I cannot afford to hire any sort of professional! This is strictly DIY. I'd like to get a few more years of respectable in-public use out of these. Thanks, everyone.
posted by skbw to Clothing, Beauty, & Fashion (10 answers total)
 
I use very small iron-on patches in the inside (cut to be a weird shape, so they aren't obvious squares), or a few tiny stiches. Would that work in your case?
posted by small_ruminant at 3:26 PM on October 4, 2011


Also, that "stitch witchery" lasts longer than you'd expect, and doesn't make the fabric too stiff.
posted by small_ruminant at 3:27 PM on October 4, 2011


You can either use stitch witchery or fusible interfacing (cheap, you can get it in the sewing/craft area of walmart) to cut an iron on patch for the inside of the skirts.
posted by lemniskate at 3:42 PM on October 4, 2011


Well, don't fret—even pro reweavers often won't guarantee invisible results on gabardine, because it's such a fine weave. So no shame in DIYing! Can you get fabric that matches very, very closely? If so, take a little patch and apply some iron-on bonding agent (available at craft and sewing stores). Set it and forget about it if the hole really is tiny and has relatively clean edges (i.e., doesn't seem likely to spread further). Note that patches *may* change the way your skirt hangs, particularly if they're in certain areas (full hip at either side, bottom of the butt, crotch).
posted by peachfuzz at 3:58 PM on October 4, 2011 [1 favorite]
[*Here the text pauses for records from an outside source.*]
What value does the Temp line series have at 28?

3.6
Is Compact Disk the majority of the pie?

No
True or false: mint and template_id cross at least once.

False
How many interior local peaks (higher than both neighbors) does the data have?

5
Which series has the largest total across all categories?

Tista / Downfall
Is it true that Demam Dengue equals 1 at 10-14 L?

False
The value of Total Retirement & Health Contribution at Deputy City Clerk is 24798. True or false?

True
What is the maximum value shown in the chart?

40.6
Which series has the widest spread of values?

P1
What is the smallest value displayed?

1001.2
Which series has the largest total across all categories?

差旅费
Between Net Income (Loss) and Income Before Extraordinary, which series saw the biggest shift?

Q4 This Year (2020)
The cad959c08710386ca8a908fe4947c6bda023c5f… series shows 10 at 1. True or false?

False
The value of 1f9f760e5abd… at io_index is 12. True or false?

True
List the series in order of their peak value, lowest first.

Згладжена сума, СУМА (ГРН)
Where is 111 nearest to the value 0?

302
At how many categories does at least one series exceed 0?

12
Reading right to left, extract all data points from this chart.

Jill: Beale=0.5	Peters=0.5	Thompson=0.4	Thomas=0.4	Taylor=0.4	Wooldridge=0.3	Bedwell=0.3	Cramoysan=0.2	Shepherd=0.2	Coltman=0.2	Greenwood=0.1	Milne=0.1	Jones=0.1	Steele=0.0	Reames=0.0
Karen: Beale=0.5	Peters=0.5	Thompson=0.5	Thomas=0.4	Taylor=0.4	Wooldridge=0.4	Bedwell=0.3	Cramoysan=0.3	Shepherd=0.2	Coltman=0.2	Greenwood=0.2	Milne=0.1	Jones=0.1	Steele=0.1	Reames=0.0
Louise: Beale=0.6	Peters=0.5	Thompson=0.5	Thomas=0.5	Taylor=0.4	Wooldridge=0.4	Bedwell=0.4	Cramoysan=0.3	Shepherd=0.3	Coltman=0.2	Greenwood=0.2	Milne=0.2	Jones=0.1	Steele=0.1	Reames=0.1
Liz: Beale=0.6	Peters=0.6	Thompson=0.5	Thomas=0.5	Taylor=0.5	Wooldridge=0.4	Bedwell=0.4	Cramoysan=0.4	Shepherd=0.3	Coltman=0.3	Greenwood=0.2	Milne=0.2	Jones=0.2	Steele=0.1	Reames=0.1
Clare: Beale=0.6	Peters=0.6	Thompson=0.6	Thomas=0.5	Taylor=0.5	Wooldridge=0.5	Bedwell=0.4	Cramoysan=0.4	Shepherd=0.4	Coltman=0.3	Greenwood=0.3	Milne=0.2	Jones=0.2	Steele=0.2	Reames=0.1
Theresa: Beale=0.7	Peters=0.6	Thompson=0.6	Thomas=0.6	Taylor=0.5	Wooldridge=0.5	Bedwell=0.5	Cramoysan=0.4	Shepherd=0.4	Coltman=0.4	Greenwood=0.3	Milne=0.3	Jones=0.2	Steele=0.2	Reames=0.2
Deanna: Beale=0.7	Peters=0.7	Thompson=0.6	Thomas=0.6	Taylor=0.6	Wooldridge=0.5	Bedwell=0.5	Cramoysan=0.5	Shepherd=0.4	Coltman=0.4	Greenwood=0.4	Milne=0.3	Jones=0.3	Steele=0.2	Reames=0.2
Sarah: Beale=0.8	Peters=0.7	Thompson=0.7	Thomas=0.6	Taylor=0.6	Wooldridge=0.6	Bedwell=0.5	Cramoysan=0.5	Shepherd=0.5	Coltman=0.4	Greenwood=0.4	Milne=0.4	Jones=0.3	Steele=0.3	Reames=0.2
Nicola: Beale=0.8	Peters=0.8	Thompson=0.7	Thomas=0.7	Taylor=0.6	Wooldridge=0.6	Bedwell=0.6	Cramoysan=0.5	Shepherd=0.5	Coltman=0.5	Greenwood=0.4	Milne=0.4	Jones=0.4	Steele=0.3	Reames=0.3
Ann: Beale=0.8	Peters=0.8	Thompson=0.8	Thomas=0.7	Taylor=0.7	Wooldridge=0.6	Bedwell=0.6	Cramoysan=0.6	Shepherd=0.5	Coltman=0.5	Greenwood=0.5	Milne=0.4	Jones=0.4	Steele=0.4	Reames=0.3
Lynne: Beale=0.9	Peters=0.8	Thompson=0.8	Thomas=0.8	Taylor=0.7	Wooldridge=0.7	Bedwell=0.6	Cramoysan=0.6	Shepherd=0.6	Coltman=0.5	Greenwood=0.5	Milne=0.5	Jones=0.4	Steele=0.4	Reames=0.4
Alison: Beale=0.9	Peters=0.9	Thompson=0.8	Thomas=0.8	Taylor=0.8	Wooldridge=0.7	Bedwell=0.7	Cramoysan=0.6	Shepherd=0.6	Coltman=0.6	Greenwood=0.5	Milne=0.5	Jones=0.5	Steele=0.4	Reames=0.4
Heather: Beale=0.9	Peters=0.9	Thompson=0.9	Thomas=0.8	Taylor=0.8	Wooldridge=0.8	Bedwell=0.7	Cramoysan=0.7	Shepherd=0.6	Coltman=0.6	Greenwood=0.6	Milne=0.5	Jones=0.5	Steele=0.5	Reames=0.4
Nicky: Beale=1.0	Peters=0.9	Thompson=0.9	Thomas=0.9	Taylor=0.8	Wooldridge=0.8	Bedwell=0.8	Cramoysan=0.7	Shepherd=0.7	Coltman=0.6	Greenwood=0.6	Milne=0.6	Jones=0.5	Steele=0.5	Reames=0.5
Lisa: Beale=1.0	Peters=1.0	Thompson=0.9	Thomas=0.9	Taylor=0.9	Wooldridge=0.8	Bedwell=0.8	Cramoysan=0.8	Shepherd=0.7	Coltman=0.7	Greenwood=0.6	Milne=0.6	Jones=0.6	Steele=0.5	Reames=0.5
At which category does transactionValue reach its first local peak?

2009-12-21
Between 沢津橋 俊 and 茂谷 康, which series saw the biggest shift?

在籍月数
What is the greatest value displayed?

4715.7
Are you really sure you can't afford to hire a professional? I had a problem like this with really fine wool, took it to my trusted tailor (not a fancy restoration/repair place) and it was under $10 for 1-2 holes. There is a little mark, not totally perfect, but so much better than when I tried it myself.
posted by *s at 10:02 AM on October 5, 2011


Thank you, everyone. I will report back for the good of science.
posted by skbw at 11:11 AM on October 5, 2011


Does anyone know--is there some equivalent of matte clear nail polish to keep the hole's edges from fraying?

And here's a tip for you guys: cloth first aid tape, you know, the kind that is actually made of grosgrain, works fine as a long-term temporary hem tape. It can even survive repeated handwashing.
posted by skbw at 11:14 AM on October 5, 2011


Fray Check or Fray Block.

And I see that in my previous comment I didn't say to apply the patch on the wrong side of the fabric, which of course is what I meant.
posted by peachfuzz at 11:26 AM on October 5, 2011 [1 favorite]


If you use Fray-Check and don't like the way it gets hard when it dries, as soon as you apply the liquid to the fabric grab an iron and steam-iron it dry.